Уфф… Это ее несколько напугало, но она знала, что если отложит визит на потом, ей уже никогда не хватит смелости прийти за ними.
– Честно говоря, в последнее время я не так чтобы завалена работой. Могу даже сегодня зайти, если это удобно.
– Отлично! С удовольствием увижусь с тобой, честно. Адрес помнишь, да?
– Естественно. Буду часам к четырем.
Денек обещает быть не из легких.
Несколько часов спустя Эма встретилась с Эмманюэль Блан, своей ровесницей, выступающей в роли ее консультанта. Эма тут же почувствовала доверие к девушке, решив, что практически тезка неизбежно должна быть компетентным специалистом. Она предполагала, что во время беседы могут возникнуть какие-то затруднения, но ей в голову не могло прийти, что проблемы возникнут еще до ее начала. Эмманюэль Блан, явно на грани нервного срыва, объявила:
– Извините, но сначала я должна найти кабинет, где смогу вас принять.
– У вас нет кабинета? – тупо переспросила Эма.
– Не-е-е-т. У нас нет постоянных кабинетов, со всем этим слиянием и так далее, ну, вы знаете. Обычно все легко решается, но сегодня ничего не выходит. Потому что кое-кто счел себя вправе занять кабинет, который я заранее зарезервировала.
Эма последовала за Эмманюэль по всему Центру в поисках стола. Через четверть часа, когда Эма уже подумывала, не предложить ли пойти в кафе напротив, но опасалась, что эта идея может не вписаться в рамки нормальности, одна из сотрудниц – секретарша, как решила Эма, – сдалась и уступила им свой кабинет. “Но не надолго, договорились, Эмманюэль?!”
Когда они уселись, Эмманюэль извинилась за задержку. Выходило, что с Эминым досье случилась заминка. Но не стоит беспокоиться, такое бывает все чаще и чаще.
– А-а-а… Ну, тогда я спокойна. Но почему такое случается все чаще и чаще?
Эмманюэль вздохнула:
– Слияние сломало всю систему. Полный бардак. Если честно, мы тут все на грани самоубийства. Каждому агенту полагалось работать с шестьюдесятью досье, а вам известно, сколько их у меня? Известно?
– Нет.
– Двести. То есть на сто сорок больше, чем нам обещали. И как вы хотите, чтобы мы успевали обработать их вовремя? Так что, никуда не денешься, ошибки неизбежны. Я знаю тут одного, так он на прошлой неделе вообще потерял чье-то досье. Раньше с ним такого не случалось. Никогда.

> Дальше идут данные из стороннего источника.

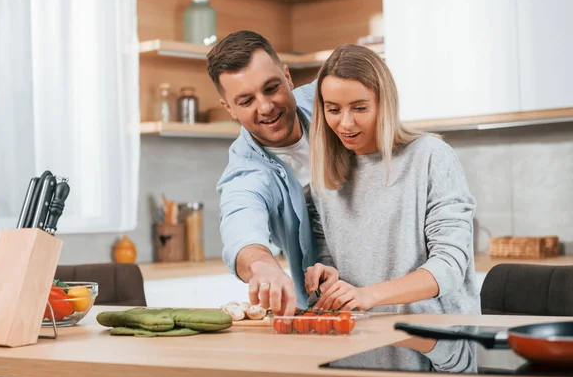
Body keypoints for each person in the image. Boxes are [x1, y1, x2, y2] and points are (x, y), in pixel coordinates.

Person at [304, 44, 481, 314]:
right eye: (333, 109)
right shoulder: (325, 176)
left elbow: (449, 266)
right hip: (358, 340)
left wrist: (369, 295)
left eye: (359, 108)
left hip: (434, 342)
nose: (346, 123)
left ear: (383, 104)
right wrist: (329, 276)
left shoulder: (430, 156)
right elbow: (331, 259)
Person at [206, 30, 335, 316]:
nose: (265, 107)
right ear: (229, 108)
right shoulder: (246, 171)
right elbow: (241, 222)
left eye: (271, 87)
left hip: (404, 291)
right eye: (246, 101)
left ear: (287, 77)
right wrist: (262, 265)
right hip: (329, 309)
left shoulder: (333, 102)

– Ну да… А что с этой историей насчет возможной передачи моего досье в другую контору?
Эмманюэль воздела руки к небу:
– О-о-о. Это… Ни за что не поверите.
– А вы все же попробуйте.
– Ладно, вы же видите, насколько мы загружены. Нас, естественно, слишком мало. Две сотни досье на человека, как я уже говорила. Поэтому решено перекинуть некоторые частным конторам типа Adecco или Manpower. И знаете, что самое ужасное? Так вот, сотрудникам агентств платят по три тысячи евро за каждого пристроенного безработного. Можете себе представить, во что это обойдется государству? Догадываетесь? Я сама вам скажу. За два года государству придется выложить четыреста пятьдесят миллионов евро. Стыдоба. И после этого нам говорят, что у них нет денег, чтобы нанять побольше консультантов для Центра занятости. Змея кусает собственный хвост.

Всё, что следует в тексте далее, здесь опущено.